### [EXERCISE INSTRUCTIONS]
Find and copy each line of the records where the string "water" shows up.

### [DATA]

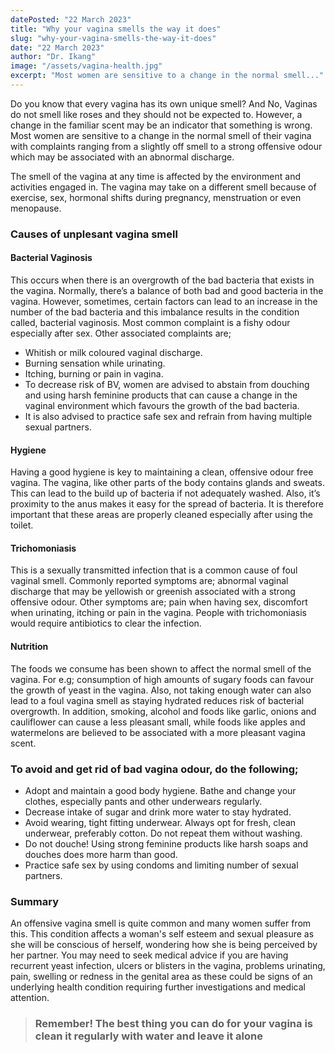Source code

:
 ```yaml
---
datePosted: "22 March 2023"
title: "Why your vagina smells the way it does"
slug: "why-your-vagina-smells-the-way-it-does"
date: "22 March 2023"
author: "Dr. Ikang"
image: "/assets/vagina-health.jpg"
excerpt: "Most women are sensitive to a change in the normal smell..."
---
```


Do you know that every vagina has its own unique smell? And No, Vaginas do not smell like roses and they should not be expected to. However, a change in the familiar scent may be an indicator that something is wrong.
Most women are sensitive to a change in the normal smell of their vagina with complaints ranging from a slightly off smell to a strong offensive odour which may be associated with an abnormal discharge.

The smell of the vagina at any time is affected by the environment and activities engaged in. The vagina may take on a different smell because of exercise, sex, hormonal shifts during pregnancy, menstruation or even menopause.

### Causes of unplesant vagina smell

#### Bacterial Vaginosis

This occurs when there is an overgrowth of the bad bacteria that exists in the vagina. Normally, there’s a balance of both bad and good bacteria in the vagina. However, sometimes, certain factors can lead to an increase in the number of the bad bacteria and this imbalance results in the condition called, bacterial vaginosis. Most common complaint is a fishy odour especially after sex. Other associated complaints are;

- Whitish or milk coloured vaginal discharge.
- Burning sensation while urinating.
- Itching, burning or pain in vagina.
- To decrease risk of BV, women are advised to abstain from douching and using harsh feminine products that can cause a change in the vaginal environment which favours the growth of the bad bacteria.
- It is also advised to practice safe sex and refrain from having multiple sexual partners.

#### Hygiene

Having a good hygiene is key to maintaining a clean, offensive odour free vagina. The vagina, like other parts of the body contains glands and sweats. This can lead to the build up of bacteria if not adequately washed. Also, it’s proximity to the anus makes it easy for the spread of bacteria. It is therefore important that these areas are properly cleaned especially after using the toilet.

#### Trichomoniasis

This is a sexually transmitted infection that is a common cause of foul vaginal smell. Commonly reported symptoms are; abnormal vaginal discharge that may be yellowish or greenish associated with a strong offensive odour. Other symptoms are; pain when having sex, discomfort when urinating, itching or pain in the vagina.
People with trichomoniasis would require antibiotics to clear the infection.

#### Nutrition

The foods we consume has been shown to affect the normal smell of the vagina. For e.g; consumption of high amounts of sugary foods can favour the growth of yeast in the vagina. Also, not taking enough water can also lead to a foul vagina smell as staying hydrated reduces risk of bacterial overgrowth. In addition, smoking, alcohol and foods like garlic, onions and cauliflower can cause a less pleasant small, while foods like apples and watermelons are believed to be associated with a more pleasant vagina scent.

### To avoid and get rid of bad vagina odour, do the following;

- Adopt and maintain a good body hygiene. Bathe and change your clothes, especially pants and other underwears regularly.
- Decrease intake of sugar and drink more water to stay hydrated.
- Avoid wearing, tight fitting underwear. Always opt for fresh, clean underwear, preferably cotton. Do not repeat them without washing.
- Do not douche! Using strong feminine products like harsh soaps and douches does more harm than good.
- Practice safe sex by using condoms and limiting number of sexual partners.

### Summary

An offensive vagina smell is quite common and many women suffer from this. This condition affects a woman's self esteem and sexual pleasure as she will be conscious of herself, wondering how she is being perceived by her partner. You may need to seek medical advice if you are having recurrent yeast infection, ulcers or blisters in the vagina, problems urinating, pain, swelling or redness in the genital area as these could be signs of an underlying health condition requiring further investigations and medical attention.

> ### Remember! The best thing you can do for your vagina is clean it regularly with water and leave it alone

### [SOLUTION TO THIS PROBLEM]
The foods we consume has been shown to affect the normal smell of the vagina. For e.g; consumption of high amounts of sugary foods can favour the growth of yeast in the vagina. Also, not taking enough water can also lead to a foul vagina smell as staying hydrated reduces risk of bacterial overgrowth. In addition, smoking, alcohol and foods like garlic, onions and cauliflower can cause a less pleasant small, while foods like apples and watermelons are believed to be associated with a more pleasant vagina scent.
- Decrease intake of sugar and drink more water to stay hydrated.
> ### Remember! The best thing you can do for your vagina is clean it regularly with water and leave it alone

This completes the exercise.